Texte étudié:
=-=-=-=-=

Par la suite, la Marine royale thaïlandaise devint la première d’Asie du Sud-Est à se doter de capacités aéronavales, avec la mise en service, en 1997, du navire d’assaut amphibie HTMS Chakri Naruebet, pouvant accueillir des avions Harrier AV-8S Matador [9 exemplaires de première génération acquis auprès de l’Espagne] et d’hélicoptère SH-60B Sea Hawk gréés pour la lutte anti-sous-marine.

Dans le même temps, à l’instar des autres pays de la région, la Thaïalande chercha à se doter, à nouveau, de sous-marins, l’enjeu étant d’être en mesure de surveiller et de protéger sa zone économique exclusive [avec ses plate-formes pétrolières, en particulier dans le golfe de Thaïlande et en mer d’Andaman]. En outre, ses frontières maritimes sont contestées par le Vietnam, la Malaisie et le Cambodge.

Ainsi, Bangkok examina plusieurs pistes pour doter sa marine de sous-marins. Des contacts furent établis avec l’allemand TKMS à la fin des années 1990 pour l’achat de Type 209, puis de Type 206, pour 154 millions d’euros. Même chose avec Kockums, pour des modèles de la classe Gotland. Plus récemment, il fut question de l’acquisition de deux navires russe de la classe Amour… Mais les difficultés financières eurent toujours raison de cette ambition. Comme, du reste, de la carrière opérationnelle du HTMS Chakri Naruebet, très peu employé, faute de moyens.

=-=-=-=-=

Travail demandé: Indiquez si chacun des énoncés suivants est conforme au texte sur la marine thaïlandaise, en répondant par oui ou par non et en citant les mots du texte qui tranchent : (a) le HTMS Chakri Naruebet a été mis en service en 1997 ; (b) les avions Harrier AV-8S Matador ont été acquis auprès de l’Italie ; (c) la Thaïlande a finalement acheté deux sous-marins russes de la classe Amour.

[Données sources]
=-=-=-=-=

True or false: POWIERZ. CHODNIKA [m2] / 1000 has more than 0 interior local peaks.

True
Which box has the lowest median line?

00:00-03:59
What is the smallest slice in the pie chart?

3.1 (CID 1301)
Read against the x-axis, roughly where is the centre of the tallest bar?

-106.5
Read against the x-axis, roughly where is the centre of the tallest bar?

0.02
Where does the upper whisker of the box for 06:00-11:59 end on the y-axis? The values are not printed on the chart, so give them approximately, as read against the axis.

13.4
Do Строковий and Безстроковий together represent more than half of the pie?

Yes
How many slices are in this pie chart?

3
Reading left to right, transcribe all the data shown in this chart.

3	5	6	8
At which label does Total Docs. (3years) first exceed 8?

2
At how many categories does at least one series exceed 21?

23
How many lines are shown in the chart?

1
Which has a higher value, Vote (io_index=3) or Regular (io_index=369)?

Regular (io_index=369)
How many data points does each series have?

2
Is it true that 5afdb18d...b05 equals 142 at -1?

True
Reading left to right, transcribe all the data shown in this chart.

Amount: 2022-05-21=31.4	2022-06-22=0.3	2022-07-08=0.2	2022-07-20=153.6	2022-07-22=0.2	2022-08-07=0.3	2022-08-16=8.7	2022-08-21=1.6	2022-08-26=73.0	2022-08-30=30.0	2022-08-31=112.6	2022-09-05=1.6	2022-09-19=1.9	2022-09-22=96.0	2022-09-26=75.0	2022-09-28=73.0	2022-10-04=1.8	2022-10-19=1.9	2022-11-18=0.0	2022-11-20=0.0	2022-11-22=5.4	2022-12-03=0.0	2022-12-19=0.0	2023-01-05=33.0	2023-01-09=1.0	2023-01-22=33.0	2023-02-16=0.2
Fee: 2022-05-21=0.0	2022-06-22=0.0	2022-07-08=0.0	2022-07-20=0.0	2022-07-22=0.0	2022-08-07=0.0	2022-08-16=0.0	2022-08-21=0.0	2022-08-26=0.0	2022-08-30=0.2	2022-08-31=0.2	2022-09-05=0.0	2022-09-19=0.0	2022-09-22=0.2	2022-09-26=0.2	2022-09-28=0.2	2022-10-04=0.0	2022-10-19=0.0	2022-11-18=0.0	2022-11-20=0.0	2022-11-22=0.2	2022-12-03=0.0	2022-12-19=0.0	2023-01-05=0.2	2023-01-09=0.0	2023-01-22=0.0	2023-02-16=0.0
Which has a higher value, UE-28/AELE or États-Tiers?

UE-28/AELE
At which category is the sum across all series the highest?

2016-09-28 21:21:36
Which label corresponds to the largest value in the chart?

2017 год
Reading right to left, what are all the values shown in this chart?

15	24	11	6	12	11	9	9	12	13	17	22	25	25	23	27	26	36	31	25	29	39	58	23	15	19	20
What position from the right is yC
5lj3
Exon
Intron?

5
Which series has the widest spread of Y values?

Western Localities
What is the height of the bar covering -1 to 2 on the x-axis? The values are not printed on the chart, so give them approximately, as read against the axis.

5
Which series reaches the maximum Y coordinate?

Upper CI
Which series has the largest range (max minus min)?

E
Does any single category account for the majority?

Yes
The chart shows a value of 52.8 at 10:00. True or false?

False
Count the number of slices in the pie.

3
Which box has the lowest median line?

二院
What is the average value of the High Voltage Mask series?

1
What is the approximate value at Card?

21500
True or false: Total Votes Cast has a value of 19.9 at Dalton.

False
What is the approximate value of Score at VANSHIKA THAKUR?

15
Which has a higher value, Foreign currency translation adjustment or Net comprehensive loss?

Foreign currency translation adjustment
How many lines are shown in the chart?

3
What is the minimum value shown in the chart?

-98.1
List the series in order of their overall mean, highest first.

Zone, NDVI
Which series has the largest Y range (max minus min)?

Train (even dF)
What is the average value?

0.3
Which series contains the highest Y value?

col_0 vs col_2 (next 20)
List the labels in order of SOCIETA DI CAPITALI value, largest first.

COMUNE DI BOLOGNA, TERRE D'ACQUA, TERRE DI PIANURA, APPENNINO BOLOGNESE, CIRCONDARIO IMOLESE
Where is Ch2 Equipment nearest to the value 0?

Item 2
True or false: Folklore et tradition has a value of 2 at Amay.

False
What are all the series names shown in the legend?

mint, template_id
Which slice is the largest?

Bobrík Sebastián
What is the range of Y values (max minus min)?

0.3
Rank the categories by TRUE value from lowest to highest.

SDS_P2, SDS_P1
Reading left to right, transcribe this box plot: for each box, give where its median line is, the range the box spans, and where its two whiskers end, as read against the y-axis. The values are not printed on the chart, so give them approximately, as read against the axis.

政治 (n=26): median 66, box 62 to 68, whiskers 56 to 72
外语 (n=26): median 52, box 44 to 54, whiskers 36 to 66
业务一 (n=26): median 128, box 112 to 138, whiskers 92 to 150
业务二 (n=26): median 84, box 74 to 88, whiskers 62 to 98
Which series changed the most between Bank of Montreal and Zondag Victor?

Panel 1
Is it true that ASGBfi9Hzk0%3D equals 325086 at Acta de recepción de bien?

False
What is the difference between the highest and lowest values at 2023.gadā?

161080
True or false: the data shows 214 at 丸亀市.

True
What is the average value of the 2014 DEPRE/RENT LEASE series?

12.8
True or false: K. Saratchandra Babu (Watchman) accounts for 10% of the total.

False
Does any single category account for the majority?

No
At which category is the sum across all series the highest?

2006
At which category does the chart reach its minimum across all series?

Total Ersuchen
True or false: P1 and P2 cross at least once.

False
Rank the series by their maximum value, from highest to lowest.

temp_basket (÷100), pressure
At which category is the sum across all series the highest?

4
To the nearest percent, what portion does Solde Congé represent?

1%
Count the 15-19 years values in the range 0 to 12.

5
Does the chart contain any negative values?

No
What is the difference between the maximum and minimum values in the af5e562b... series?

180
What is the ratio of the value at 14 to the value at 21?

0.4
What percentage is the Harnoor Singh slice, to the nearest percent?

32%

=-=-=-=-=

Résultat obtenu:
(a) Oui : « avec la mise en service, en 1997, du navire d’assaut amphibie HTMS Chakri Naruebet ».
(b) Non : « acquis auprès de l’Espagne ».
(c) Non : « Mais les difficultés financières eurent toujours raison de cette ambition. »